Problem to work on → Copy exactly, from the beginning of the material below, every line up to and including the one holding "[deployment customizations](docs/deploy_customization.md) now.", with the pictures left out.

[[ Excerpted data open ]]

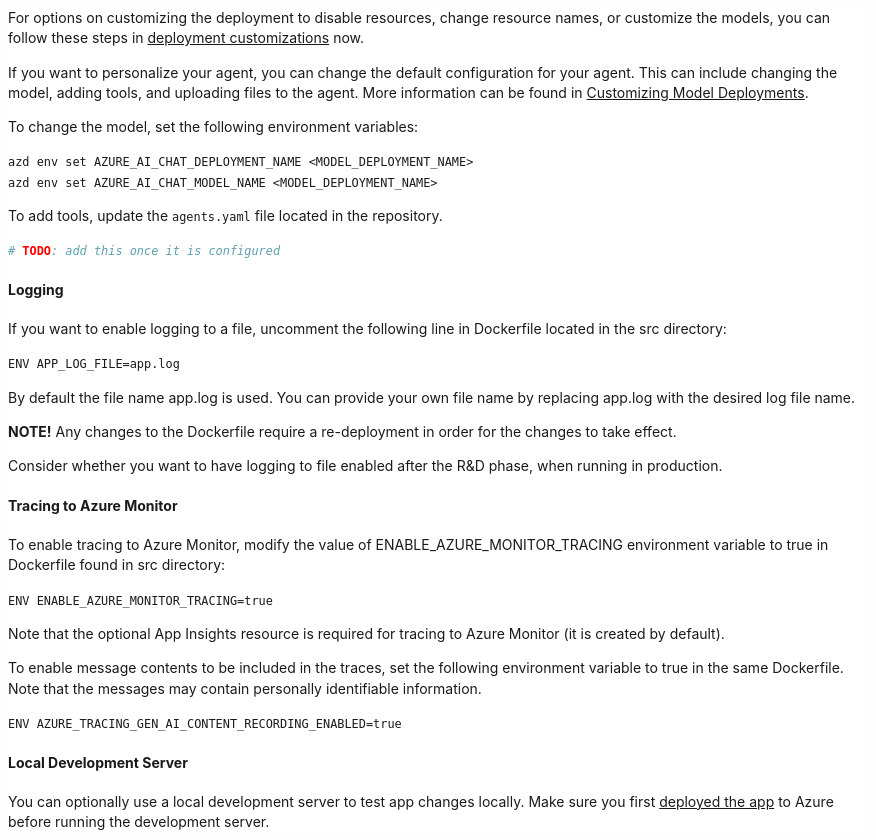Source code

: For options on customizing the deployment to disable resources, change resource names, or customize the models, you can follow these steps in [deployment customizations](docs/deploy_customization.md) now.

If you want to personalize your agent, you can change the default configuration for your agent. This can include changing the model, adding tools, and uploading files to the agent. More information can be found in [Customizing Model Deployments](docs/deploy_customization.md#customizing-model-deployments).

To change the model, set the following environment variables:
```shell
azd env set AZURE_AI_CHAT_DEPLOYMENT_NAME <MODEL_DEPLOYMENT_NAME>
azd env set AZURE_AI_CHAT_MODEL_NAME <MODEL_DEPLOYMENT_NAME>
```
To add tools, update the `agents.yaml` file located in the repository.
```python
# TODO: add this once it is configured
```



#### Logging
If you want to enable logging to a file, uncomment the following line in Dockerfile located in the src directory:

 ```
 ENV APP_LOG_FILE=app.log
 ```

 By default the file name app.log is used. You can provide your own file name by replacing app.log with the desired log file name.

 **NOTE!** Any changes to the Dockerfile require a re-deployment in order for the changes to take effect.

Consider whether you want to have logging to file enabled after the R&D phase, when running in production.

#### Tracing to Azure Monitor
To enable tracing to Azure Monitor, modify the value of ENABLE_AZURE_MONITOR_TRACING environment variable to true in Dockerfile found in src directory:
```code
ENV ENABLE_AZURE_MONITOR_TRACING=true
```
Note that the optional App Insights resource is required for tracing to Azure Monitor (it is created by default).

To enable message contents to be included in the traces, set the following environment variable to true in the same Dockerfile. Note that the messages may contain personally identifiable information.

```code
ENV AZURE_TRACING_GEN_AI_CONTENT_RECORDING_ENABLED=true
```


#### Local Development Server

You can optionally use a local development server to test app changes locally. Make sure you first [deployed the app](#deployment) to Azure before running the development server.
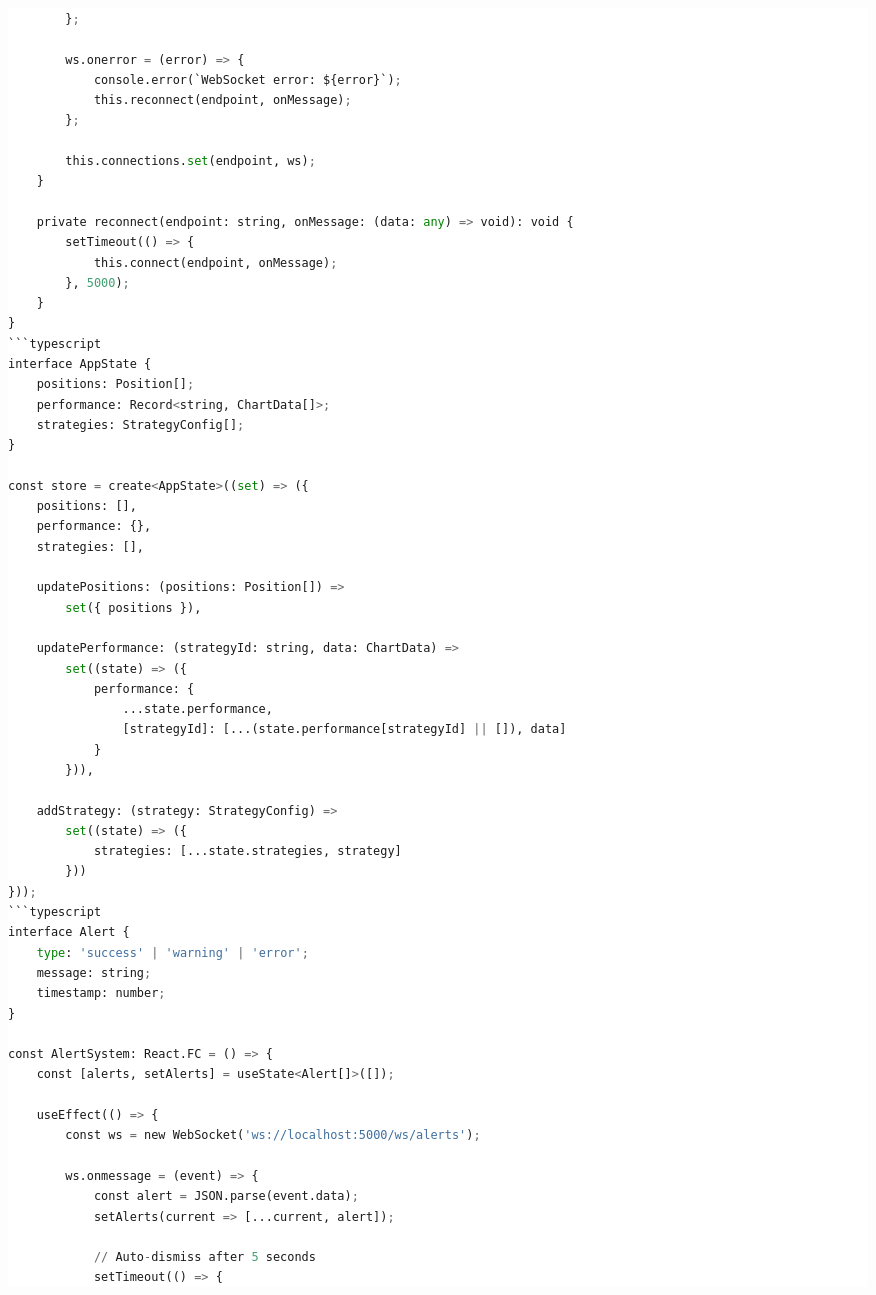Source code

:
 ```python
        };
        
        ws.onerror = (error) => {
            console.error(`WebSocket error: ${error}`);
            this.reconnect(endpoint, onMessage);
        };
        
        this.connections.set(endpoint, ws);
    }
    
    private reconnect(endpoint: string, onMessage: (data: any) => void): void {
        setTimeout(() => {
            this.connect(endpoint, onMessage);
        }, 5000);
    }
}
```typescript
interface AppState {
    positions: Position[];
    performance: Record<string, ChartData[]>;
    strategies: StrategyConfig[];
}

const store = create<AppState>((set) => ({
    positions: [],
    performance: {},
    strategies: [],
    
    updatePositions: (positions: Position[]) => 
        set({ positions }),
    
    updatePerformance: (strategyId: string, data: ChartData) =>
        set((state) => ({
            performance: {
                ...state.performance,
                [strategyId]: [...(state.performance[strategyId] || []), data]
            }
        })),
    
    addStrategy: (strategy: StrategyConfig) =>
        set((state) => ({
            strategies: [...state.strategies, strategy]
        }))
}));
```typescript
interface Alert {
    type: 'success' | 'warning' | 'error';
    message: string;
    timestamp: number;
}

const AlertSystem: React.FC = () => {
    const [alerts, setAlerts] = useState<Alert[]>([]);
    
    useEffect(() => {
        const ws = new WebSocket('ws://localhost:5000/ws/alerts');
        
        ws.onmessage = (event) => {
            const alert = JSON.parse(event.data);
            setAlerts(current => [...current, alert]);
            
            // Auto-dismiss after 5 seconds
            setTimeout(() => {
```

[[ Excerpted data closed ]]

Solution to the exercise →
Source code

: For options on customizing the deployment to disable resources, change resource names, or customize the models, you can follow these steps in [deployment customizations](docs/deploy_customization.md) now.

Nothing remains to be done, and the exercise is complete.